Porém, acabou surgindo a dúvida se haveria condenação ao pagamento de
honorários de sucumbência para o advogado do sócio, quando o IDPJ é julgado
improcedente. Afinal, ele teria tido o trabalho de defender o administrador
inocente. A questão virou polêmica por haver divergência, tanto na doutrina
quanto na jurisprudência. “Agora, os tribunais do país que julgarem o assunto
deverão se orientar pelo recente julgado da Corte Especial”, diz Medeiros.
“Ficou expressamente previsto que tanto faz se o debate sobre a
desconsideração da personalidade jurídica ocorreu no procedimento comum ou
por meio de incidente, conforme o voto do ministro Cueva, cabem os
honorários”, afirma. Para Medeiros, o acórdão só não foi preciso quanto à
dosagem. “Pode ser aplicado o honorário de 10% a 20% dos valores
envolvidos, ou o arbitramento de acordo com o trabalho desenvolvido pelo
advogado, outra polêmica na advocacia”.
Segundo especialistas, a decisão também é um alerta de que o IDPJ precisa ser
usado de forma responsável para evitar o pagamento de honorários de
sucumbência. “Ganha importância fazer uma pesquisa prévia, por exemplo, de
registros de imóveis, transferências de bens em órgãos públicos como Detran,
que são possíveis de serem feitos no formato extrajudicial, para saber se de fato
há indícios para a desconsideração da personalidade jurídica”, afirma Medeiros.
Outro meio de prevenção de riscos, diz o advogado, é fazer a produção
antecipada de provas prevista no artigo 381 e seguintes do CPC. “É possível
ajuizar ação para fazer uma perícia previamente, buscando a produção de
documentos e, assim, saber se os requisitos para um IDPJ estão presentes”,
afirma.
O recurso analisado pela Corte Especial do STJ é de uma securitizadora de
créditos mercantis. Segundo o advogado Felipe Ballarin Ferraiolli, que
representou o sócio no processo, o próximo passo é executar os honorários.
“Prevaleceu o direito do advogado porque o IDPJ demanda um trabalho a mais
do profissional que é contratado para defender os sócios”, afirma. “Agora, há
prazo para a proposição de embargos e podem ainda tentar recorrer no STF
[Supremo Tribunal Federal], mas acho difícil que modifiquem a decisão”, diz.

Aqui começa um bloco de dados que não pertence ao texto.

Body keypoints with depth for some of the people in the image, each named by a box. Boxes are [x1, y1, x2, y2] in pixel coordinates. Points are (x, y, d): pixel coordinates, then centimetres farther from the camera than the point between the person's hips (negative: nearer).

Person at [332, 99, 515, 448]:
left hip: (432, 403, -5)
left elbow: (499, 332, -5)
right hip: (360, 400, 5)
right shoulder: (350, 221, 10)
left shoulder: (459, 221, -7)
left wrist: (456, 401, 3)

O ministro Cueva apontou esta discussão para definição pela Corte Especial
em razão de divergência entre as Turmas. Ele convocou algumas entidades para
participar, entre elas o Instituto Brasileiro de Direito Processual (IBDP). “O
Judiciário não pode tentar alcançar o patrimônio de alguém sem uma ação para
justificar que o sócio, pessoalmente, tenha que responder pela dívida da
empresa, assim, é como uma ação nova e cabem honorários quando é rejeitada
ou acolhida”, diz o presidente do IBDP Cassio Scarpinella Bueno.
O especialista lembrou que a imposição de honorários de sucumbência quando
o trabalhador perde, por meio da reforma trabalhista, causou uma queda
enorme nas reclamações ao Judiciário. “Agora, sobre o IDPJ, é uma questão de
litigância responsável, quase um ‘pensa duas vezes’ porque não é porque o sócio
tem dinheiro que deve responder pela dívida da empresa”, afirma.
A desconsideração da personalidade jurídica, explica Bueno, não é para um caso
de crise ou porque teve pandemia, mas para quando o sócio usa a empresa para
benefício pessoal.
A Federação Brasileira de Bancos (Febraban) também participou do processo
julgado pela Corte Especial. Por meio de nota enviada ao Valor, disse entender
que “os honorários de sucumbência em caso de rejeição do incidente de
desconsideração da personalidade jurídica devem ser aplicados de forma
equânime para as partes, independente de quem tenha o direito reconhecido”.
“A Febraban respeita a decisão do STJ e aguarda a publicação do acórdão para
avaliar eventuais medidas cabíveis”, concluiu.